The exhibition is not “about” the studio's work but rather a reflection “together with” the studio on the theoretical and cultural aspects of the movement in architecture, here matured through in-depth research work resulting in a extensively documented collection of 26 projects by various authors among the utopian and the pragmatic, the experimental and the ecological. In the words of curator Elizabeth Diller: “the invitation to curate and design an exhibition on architecture in motion at MAXXI was an opportunity to engage with the dynamics of Zaha Hadid's building and, at the same time, to situate our practice's work within a broader constellation of architectural projects defined by their resistance to the stubborn inertia of architecture. Stability is not always a virtue for architecture. Our dynamic world is shaped by the incessant succession of political upheavals, economic fluctuations, social reforms, climate change and technological innovations, which make architecture's inertia its own responsibility. Why should architecture stand still?”.
And precisely the installation is conceived as a “kinetic” choreography. In synchrony with the sounds and images, a system of curtains moves through the gallery, continuously redefining its space and offering the visitor changing perspectives.
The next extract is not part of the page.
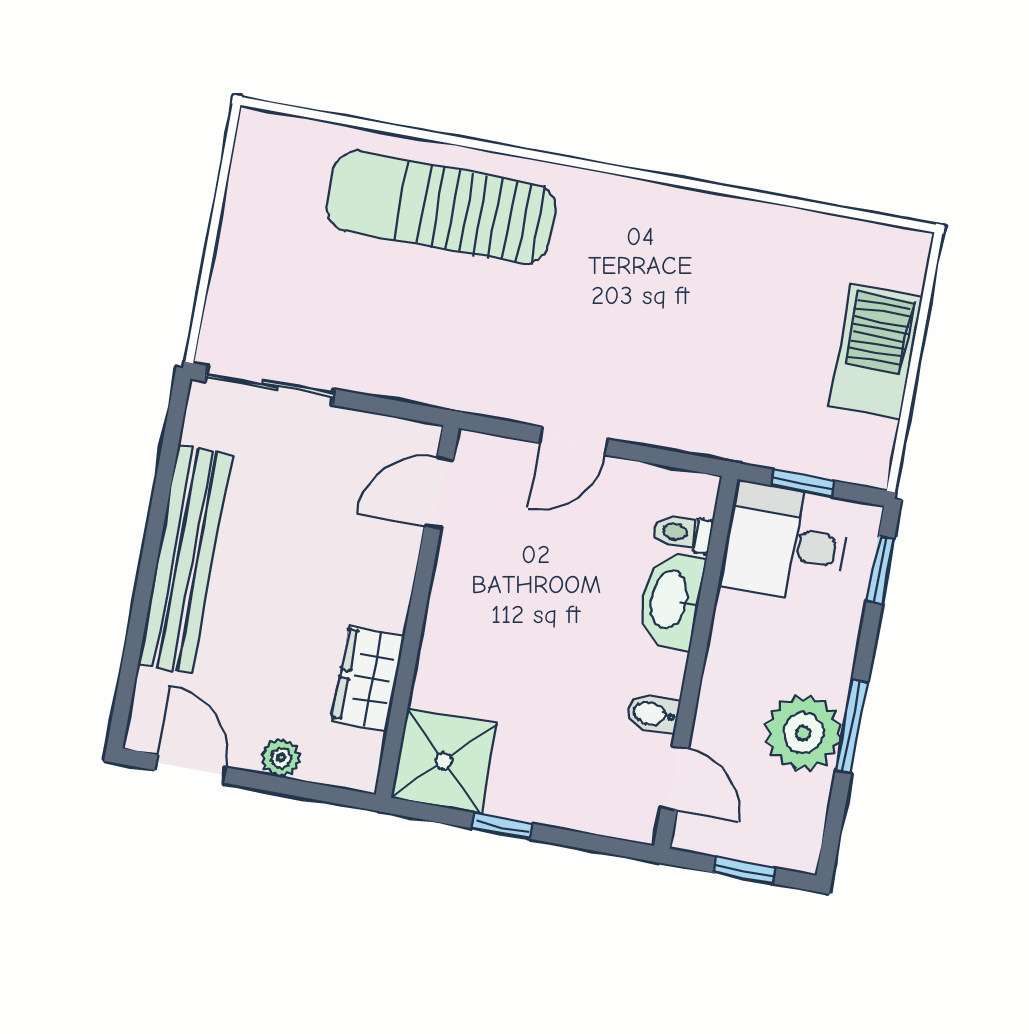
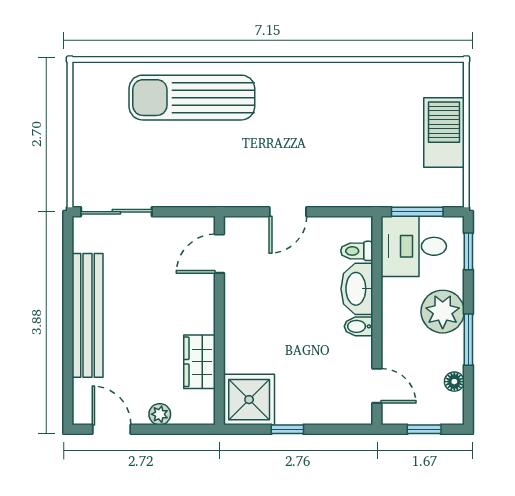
window: (803, 483) -> (417, 212), width x1.50
bidet: (653, 714) -> (358, 326), moved
plant: (803, 733) -> (443, 312), moved
floor lamp: (813, 796) -> (454, 382), added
The exhibition is divided into four interrelated sections that interpret "restless" architecture in different keys: "adaptive", capable of evolving through kinetic, assemblable, and variously combinable elements (from the aforementioned The Shed, to Kisho Kurokawa's Nagakin Capsule Tower, to Cedric Price's unrealised Fun Palace); “mobile”, like those who experience it (from Hans Hollein's inflatable office, to Krzystof Wodiczko's homeless vehicle, to NLÉ/Kunlé Adeyemi's Makoko Floating School); “operable”, whose elements can be regulated by technology (from Montgomery County's rotating prison, to Oma's Maison à Bordeaux); “ecodynamic”, in a biunivocal dialogue with the environment (from Angelo Invernizzi's Villa Girasole, to Jean Nouvel's Institut du Monde Arab).
The models on display are sculpted by calibrated lighting, and stand out in the fluid and essential space, drawing the eye to their forms, which would be challenging for any model-making expert.
The exhibition aims to contribute to the reflection on a building that is not conceptually subordinated to a paradigm of permanence in space and time; moreover, it also enriches the museum's architecture collection, with the project The Shed by Diller Scofidio + Renfro and the Nakagin Capsule Tower by Kisho Kurokawa (of which a precious “capsule” that survived demolition will be exhibited in the Alighiero Boetti square), in keeping with MAXXI's programme of acquisitions of Contemporary Architecture and Design.